(Machine-readable electronics designs)
• • • • • • •
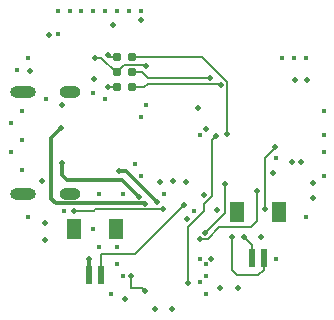
<source format=gbl>
G04 #@! TF.GenerationSoftware,KiCad,Pcbnew,8.0.6*
G04 #@! TF.CreationDate,2025-05-06T14:47:19+02:00*
G04 #@! TF.ProjectId,nRF5340,6e524635-3334-4302-9e6b-696361645f70,rev?*
G04 #@! TF.SameCoordinates,Original*
G04 #@! TF.FileFunction,Copper,L4,Bot*
G04 #@! TF.FilePolarity,Positive*
%FSLAX46Y46*%
G04 Gerber Fmt 4.6, Leading zero omitted, Abs format (unit mm)*
G04 Created by KiCad (PCBNEW 8.0.6) date 2025-05-06 14:47:19*
%MOMM*%
%LPD*%
G01*
G04 APERTURE LIST*
G04 #@! TA.AperFunction,ComponentPad*
%ADD10O,1.800000X1.000000*%
G04 #@! TD*
G04 #@! TA.AperFunction,ComponentPad*
%ADD11O,2.200000X1.000000*%
G04 #@! TD*
G04 #@! TA.AperFunction,SMDPad,CuDef*
%ADD12R,0.600000X1.550000*%
G04 #@! TD*
G04 #@! TA.AperFunction,SMDPad,CuDef*
%ADD13R,1.200000X1.800000*%
G04 #@! TD*
G04 #@! TA.AperFunction,ConnectorPad*
%ADD14C,0.787400*%
G04 #@! TD*
G04 #@! TA.AperFunction,ViaPad*
%ADD15C,0.500000*%
G04 #@! TD*
G04 #@! TA.AperFunction,ViaPad*
%ADD16C,0.450000*%
G04 #@! TD*
G04 #@! TA.AperFunction,Conductor*
%ADD17C,0.200000*%
G04 #@! TD*
G04 #@! TA.AperFunction,Conductor*
%ADD18C,0.300000*%
G04 #@! TD*
G04 APERTURE END LIST*
D10*
X172537501Y-57370748D03*
D11*
X168537500Y-57370747D03*
D10*
X172537502Y-66010752D03*
D11*
X168537500Y-66010753D03*
D12*
X187925001Y-71450002D03*
X188925001Y-71450002D03*
D13*
X186625000Y-67575000D03*
X190225000Y-67575000D03*
D12*
X174124999Y-72850001D03*
X175125001Y-72850002D03*
D13*
X172825000Y-68975000D03*
X176425000Y-68975000D03*
D14*
X176530001Y-57000002D03*
X177800000Y-57000000D03*
X176530000Y-55730002D03*
X177800000Y-55730002D03*
X176530000Y-54460004D03*
X177799999Y-54460002D03*
D15*
X178980000Y-55170000D03*
X174620000Y-54530000D03*
D16*
X194000000Y-59000000D03*
D15*
X170374997Y-68524999D03*
D16*
X178500000Y-59500000D03*
D15*
X183900000Y-66100000D03*
D16*
X178500000Y-50500000D03*
X184000000Y-74500000D03*
X168500000Y-61500000D03*
D15*
X188733749Y-69647501D03*
X189700000Y-64225000D03*
D16*
X179000000Y-58500000D03*
D15*
X178575000Y-51325000D03*
X180175000Y-65050000D03*
D16*
X184000000Y-73000000D03*
X171500000Y-50500000D03*
X176000000Y-74500000D03*
X184000000Y-72000000D03*
X175000000Y-70500000D03*
D15*
X170394997Y-69894999D03*
D16*
X168000000Y-55500000D03*
X174500000Y-50500000D03*
X173500000Y-50500000D03*
D15*
X192575000Y-56375000D03*
D16*
X190500000Y-54500000D03*
X190000000Y-71500000D03*
X172000000Y-67500000D03*
D15*
X185230000Y-74030000D03*
D16*
X190005995Y-63021052D03*
X177000000Y-73000000D03*
X174500000Y-57500000D03*
X177000000Y-66000000D03*
D15*
X177200000Y-74930000D03*
D16*
X191500000Y-54500000D03*
X192500000Y-54500000D03*
D15*
X169150000Y-55590000D03*
D16*
X178000000Y-63500000D03*
X183000000Y-67500000D03*
X183500000Y-71500000D03*
X183500000Y-61000000D03*
X194000000Y-64500000D03*
X176500000Y-50500000D03*
X169000000Y-54500000D03*
X178500000Y-64500000D03*
X168500000Y-59000000D03*
D15*
X170150000Y-64900000D03*
D16*
X171500000Y-52500000D03*
D15*
X176190000Y-51740000D03*
X186730000Y-74030000D03*
D16*
X170500000Y-58000000D03*
D15*
X184025000Y-60500000D03*
D16*
X168500000Y-64000000D03*
D15*
X182460000Y-68120000D03*
D16*
X177500000Y-50500000D03*
X175500000Y-50500000D03*
X180500000Y-66000000D03*
X175500000Y-58000000D03*
D15*
X174125000Y-71500000D03*
X183325000Y-58725000D03*
X184980000Y-67410000D03*
D16*
X194000000Y-62500000D03*
X167500000Y-62500000D03*
X176500000Y-72000000D03*
X175000000Y-66000000D03*
X167500000Y-60000000D03*
X172500000Y-50500000D03*
X183500000Y-73500000D03*
X192500000Y-68000000D03*
X176500000Y-70500000D03*
X169000000Y-68000000D03*
D15*
X192125002Y-63290000D03*
D16*
X174500000Y-69000000D03*
D15*
X175710000Y-54230000D03*
X171840000Y-58510000D03*
X174540000Y-56330000D03*
D16*
X194000000Y-61000000D03*
D15*
X181160000Y-75770000D03*
X193110000Y-66410000D03*
X193140000Y-65080000D03*
X170725000Y-52600000D03*
X191575000Y-56400000D03*
X178910000Y-74270000D03*
X182375000Y-64975000D03*
X181275000Y-64950000D03*
X177710000Y-72970000D03*
X175750000Y-57000000D03*
X191325000Y-63300000D03*
X179695001Y-75804999D03*
X184450000Y-71514999D03*
X182150000Y-67000000D03*
X180400000Y-67270000D03*
X172900000Y-67500000D03*
X179900000Y-66690000D03*
X176689250Y-64090750D03*
X188360000Y-65770000D03*
X183500000Y-69800000D03*
X185625000Y-65225000D03*
X183960000Y-69300000D03*
X171780000Y-60430000D03*
X178870000Y-66840000D03*
X184900000Y-61100000D03*
X182500000Y-73550000D03*
X178400000Y-66280000D03*
X171870000Y-63440000D03*
X184350000Y-56200000D03*
X185850000Y-60975000D03*
X185290000Y-56780000D03*
X187225000Y-69650000D03*
X186225000Y-69650000D03*
X189900000Y-62025000D03*
X189025000Y-67300000D03*
D17*
X175180000Y-54530000D02*
X174620000Y-54530000D01*
X176530000Y-55730002D02*
X176380002Y-55730002D01*
X176380002Y-55730002D02*
X175180000Y-54530000D01*
X177123700Y-55136302D02*
X178946302Y-55136302D01*
X178946302Y-55136302D02*
X178980000Y-55170000D01*
X176530000Y-55730002D02*
X177123700Y-55136302D01*
D18*
X174124999Y-72850001D02*
X174124999Y-71500001D01*
X174124999Y-71500001D02*
X174125000Y-71500000D01*
D17*
X176530000Y-54460004D02*
X175940004Y-54460004D01*
X175940004Y-54460004D02*
X175710000Y-54230000D01*
X176530001Y-57000002D02*
X175750002Y-57000002D01*
X175750002Y-57000002D02*
X175750000Y-57000000D01*
X177710000Y-72970000D02*
X177710000Y-73980000D01*
X177710000Y-73980000D02*
X178620000Y-73980000D01*
X178620000Y-73980000D02*
X178910000Y-74270000D01*
X175150000Y-71150000D02*
X175125001Y-71174999D01*
X175125001Y-71174999D02*
X175125001Y-72850002D01*
X178000000Y-71150000D02*
X175150000Y-71150000D01*
X182150000Y-67000000D02*
X178000000Y-71150000D01*
X180400000Y-67270000D02*
X180295000Y-67375000D01*
X180330000Y-67340000D02*
X174685000Y-67340000D01*
X174685000Y-67340000D02*
X174525000Y-67500000D01*
X180400000Y-67270000D02*
X180330000Y-67340000D01*
X174525000Y-67500000D02*
X172900000Y-67500000D01*
D18*
X176689250Y-64090750D02*
X177300750Y-64090750D01*
X177300750Y-64090750D02*
X179900000Y-66690000D01*
D17*
X183500000Y-69800000D02*
X184197893Y-69800000D01*
X184197893Y-69800000D02*
X185147893Y-68850000D01*
X188360000Y-68340000D02*
X188360000Y-65770000D01*
X185147893Y-68850000D02*
X187850000Y-68850000D01*
X187850000Y-68850000D02*
X188360000Y-68340000D01*
X185625000Y-67635000D02*
X185625000Y-65225000D01*
X183960000Y-69300000D02*
X185625000Y-67635000D01*
D18*
X171340000Y-66830000D02*
X170960000Y-66450000D01*
X178870000Y-66840000D02*
X178860000Y-66830000D01*
X178860000Y-66830000D02*
X171340000Y-66830000D01*
X170960000Y-61250000D02*
X171780000Y-60430000D01*
X170960000Y-66450000D02*
X170960000Y-61250000D01*
D17*
X182500000Y-68825000D02*
X183850000Y-67475000D01*
X184525000Y-66200000D02*
X184525000Y-61475000D01*
X184525000Y-61475000D02*
X184900000Y-61100000D01*
X183850000Y-66875000D02*
X184525000Y-66200000D01*
X183850000Y-67475000D02*
X183850000Y-66875000D01*
X182500000Y-73550000D02*
X182500000Y-68825000D01*
D18*
X171870000Y-64460000D02*
X171870000Y-63440000D01*
X176970000Y-64850000D02*
X172260000Y-64850000D01*
X172260000Y-64850000D02*
X171870000Y-64460000D01*
X178400000Y-66280000D02*
X176970000Y-64850000D01*
D17*
X179100000Y-56190000D02*
X184340000Y-56190000D01*
X178640002Y-55730002D02*
X179100000Y-56190000D01*
X184340000Y-56190000D02*
X184350000Y-56200000D01*
X177800000Y-55730002D02*
X178640002Y-55730002D01*
X184350000Y-56200000D02*
X184410000Y-56260000D01*
X185790000Y-60915000D02*
X185790000Y-56572893D01*
X183677109Y-54460002D02*
X177799999Y-54460002D01*
X185790000Y-56572893D02*
X183677109Y-54460002D01*
X185850000Y-60975000D02*
X185790000Y-60915000D01*
X177800000Y-57000000D02*
X178830000Y-57000000D01*
X185250000Y-56740000D02*
X185290000Y-56780000D01*
X179090000Y-56740000D02*
X185250000Y-56740000D01*
X178830000Y-57000000D02*
X179090000Y-56740000D01*
X187225000Y-69650000D02*
X187925001Y-70350001D01*
X187925001Y-70350001D02*
X187925001Y-71450002D01*
X186700000Y-72900000D02*
X188475000Y-72900000D01*
X186225000Y-72425000D02*
X186700000Y-72900000D01*
X188475000Y-72900000D02*
X188925001Y-72449999D01*
X188925001Y-72449999D02*
X188925001Y-71450002D01*
X186225000Y-69650000D02*
X186225000Y-72425000D01*
X189025000Y-63025000D02*
X189025000Y-67300000D01*
X189900000Y-62150000D02*
X189025000Y-63025000D01*
X189900000Y-62025000D02*
X189900000Y-62150000D01*
M02*

</source>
• • • • • • •
→ **TASK BRIEF**: Could you repeat exactly the lines above from the line with "X185625000Y-65225000D01*" up to and including the line with "X184525000Y-61475000D02*", and only those?

→ **RESULT OF THIS EXERCISE**:
X185625000Y-65225000D01*
X183960000Y-69300000D02*
X185625000Y-67635000D01*
D18*
X171340000Y-66830000D02*
X170960000Y-66450000D01*
X178870000Y-66840000D02*
X178860000Y-66830000D01*
X178860000Y-66830000D02*
X171340000Y-66830000D01*
X170960000Y-61250000D02*
X171780000Y-60430000D01*
X170960000Y-66450000D02*
X170960000Y-61250000D01*
D17*
X182500000Y-68825000D02*
X183850000Y-67475000D01*
X184525000Y-66200000D02*
X184525000Y-61475000D01*
X184525000Y-61475000D02*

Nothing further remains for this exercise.